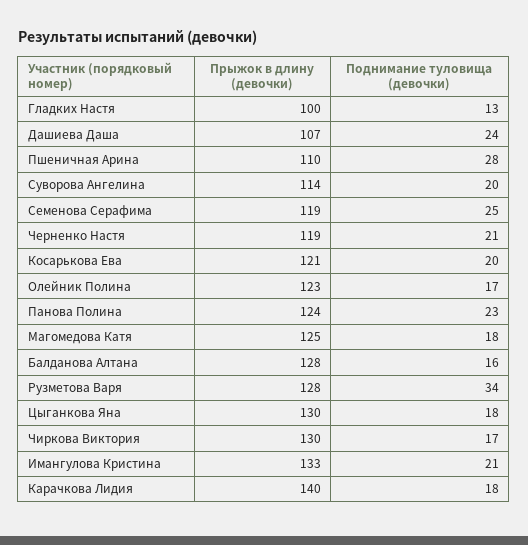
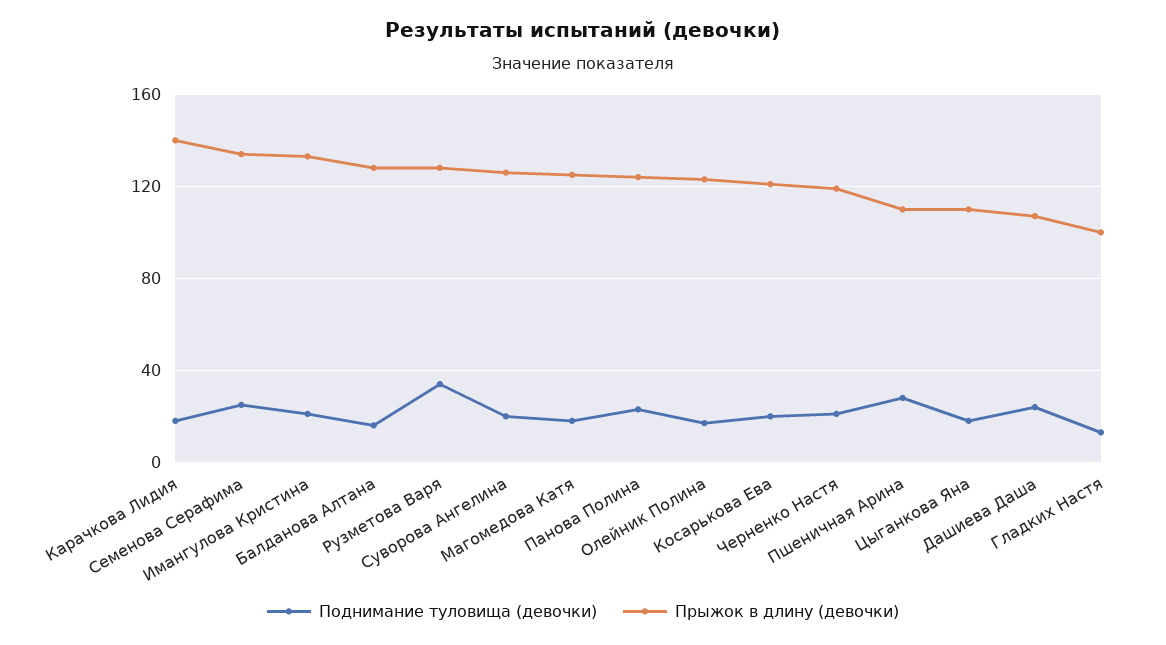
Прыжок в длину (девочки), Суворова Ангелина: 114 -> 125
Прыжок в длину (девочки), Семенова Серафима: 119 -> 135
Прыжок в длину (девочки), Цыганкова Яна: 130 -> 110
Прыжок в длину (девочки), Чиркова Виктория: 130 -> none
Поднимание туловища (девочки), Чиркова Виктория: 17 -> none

---

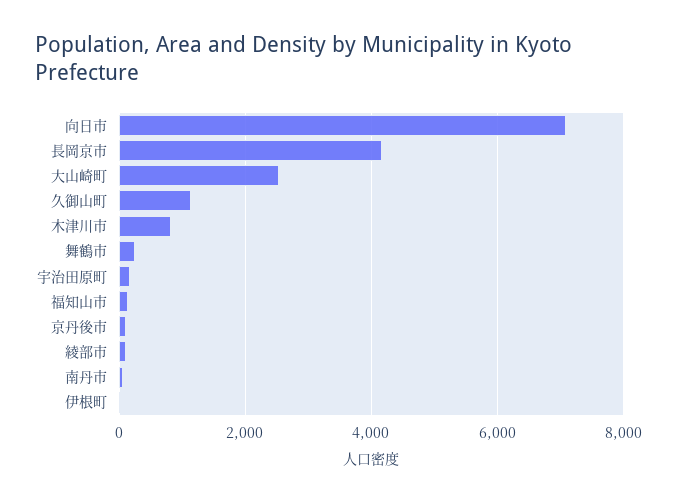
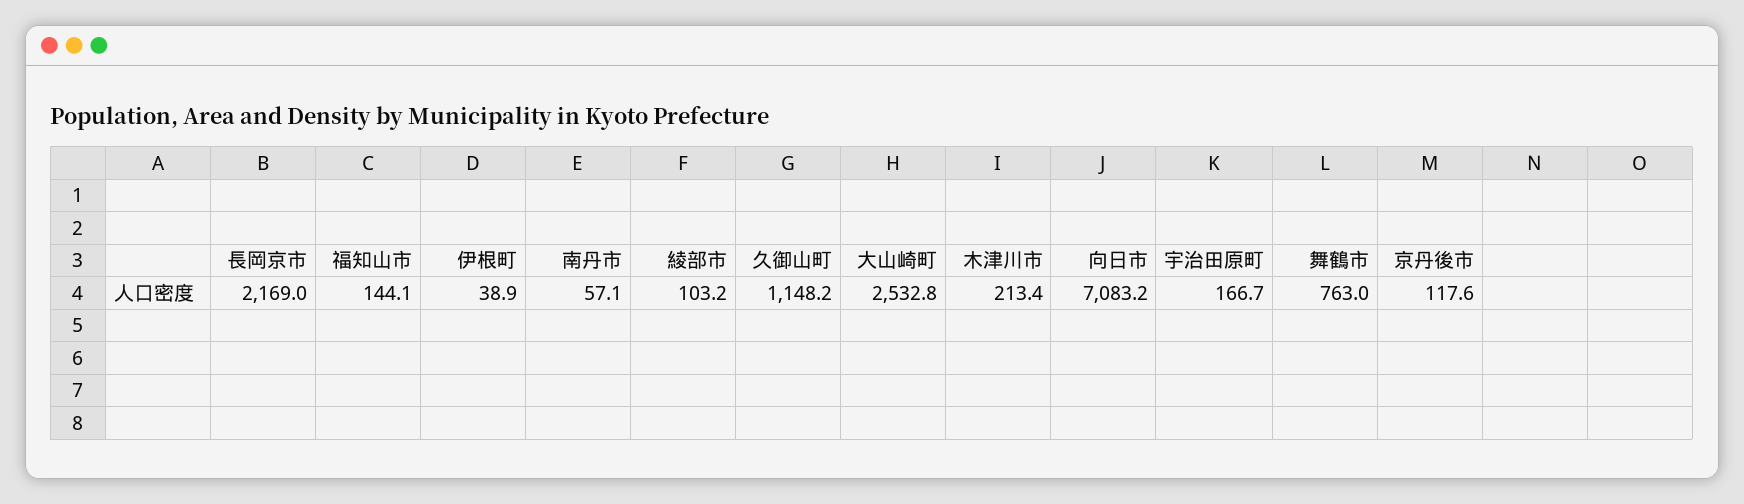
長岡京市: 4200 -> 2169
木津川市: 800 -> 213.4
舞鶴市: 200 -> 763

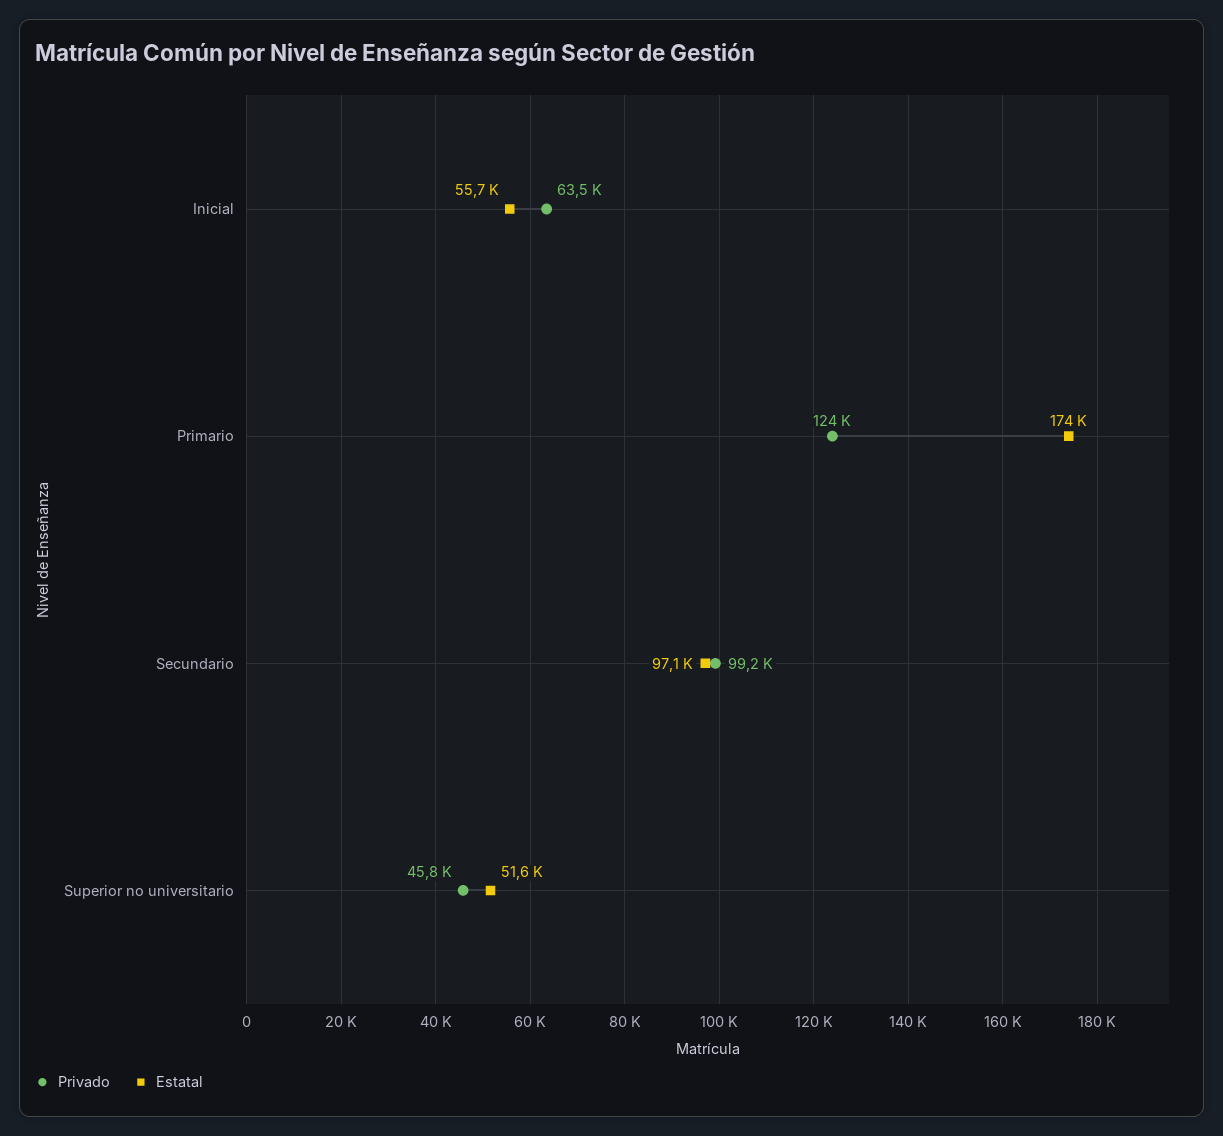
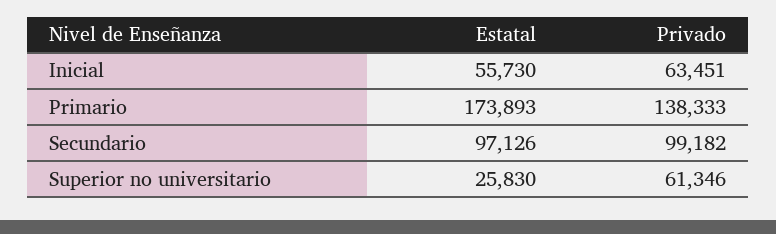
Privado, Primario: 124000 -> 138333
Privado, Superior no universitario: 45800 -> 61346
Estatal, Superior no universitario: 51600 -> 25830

==

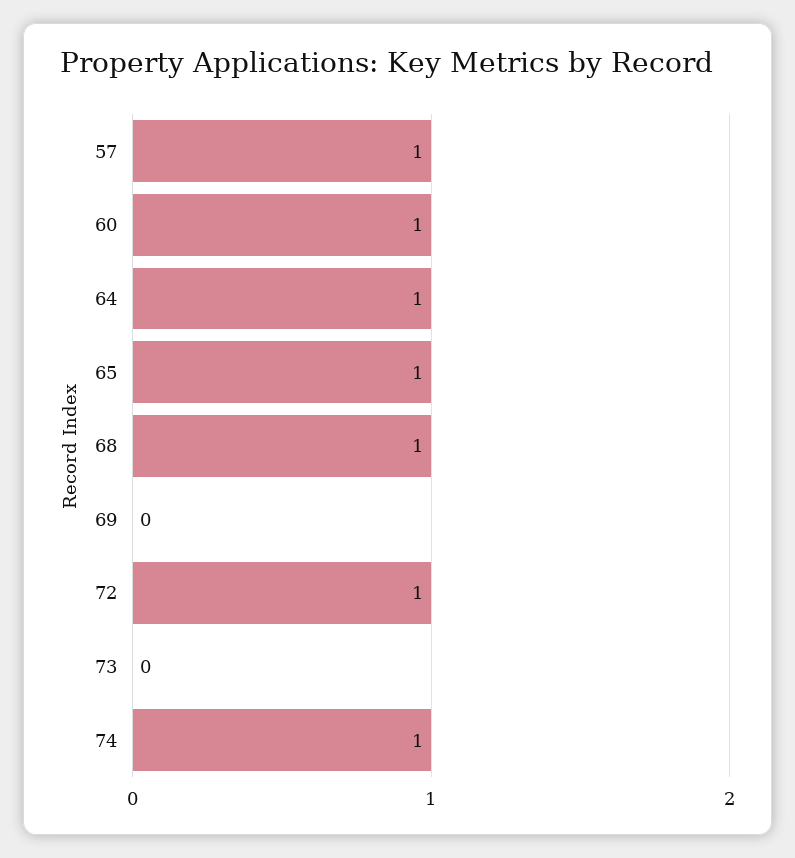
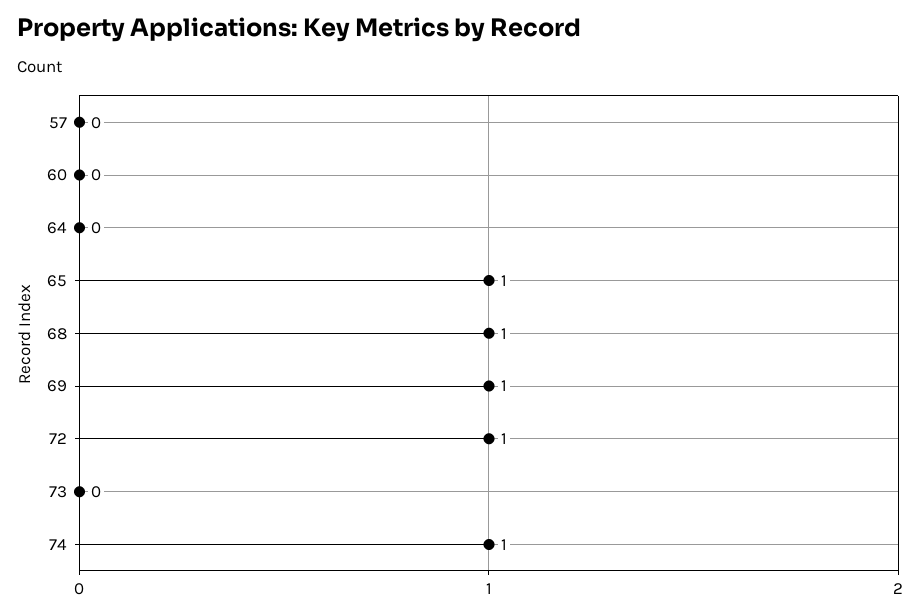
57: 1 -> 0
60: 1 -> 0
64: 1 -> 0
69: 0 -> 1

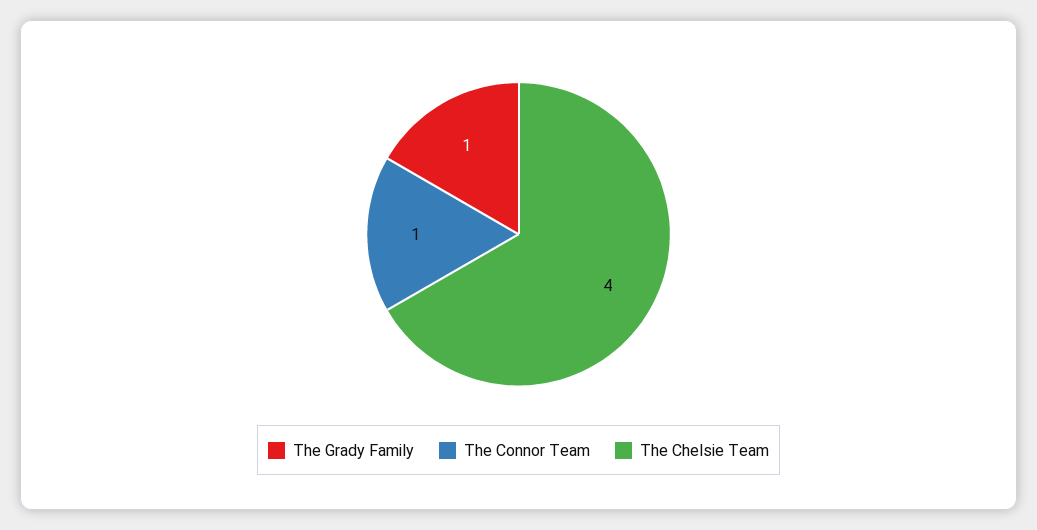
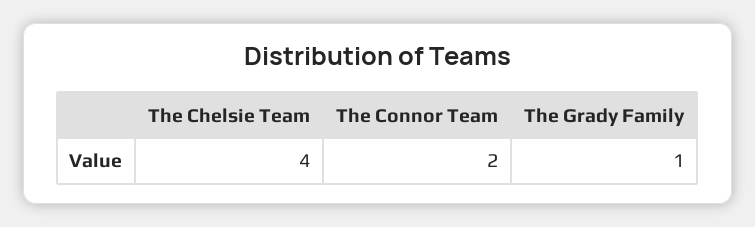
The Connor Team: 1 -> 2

[AIM OF THE EXERCISE]: Your task is to return each line of the data above that contains the string "Виктория".

[RESPONSE]:
Прыжок в длину (девочки), Чиркова Виктория: 130 -> none
Поднимание туловища (девочки), Чиркова Виктория: 17 -> none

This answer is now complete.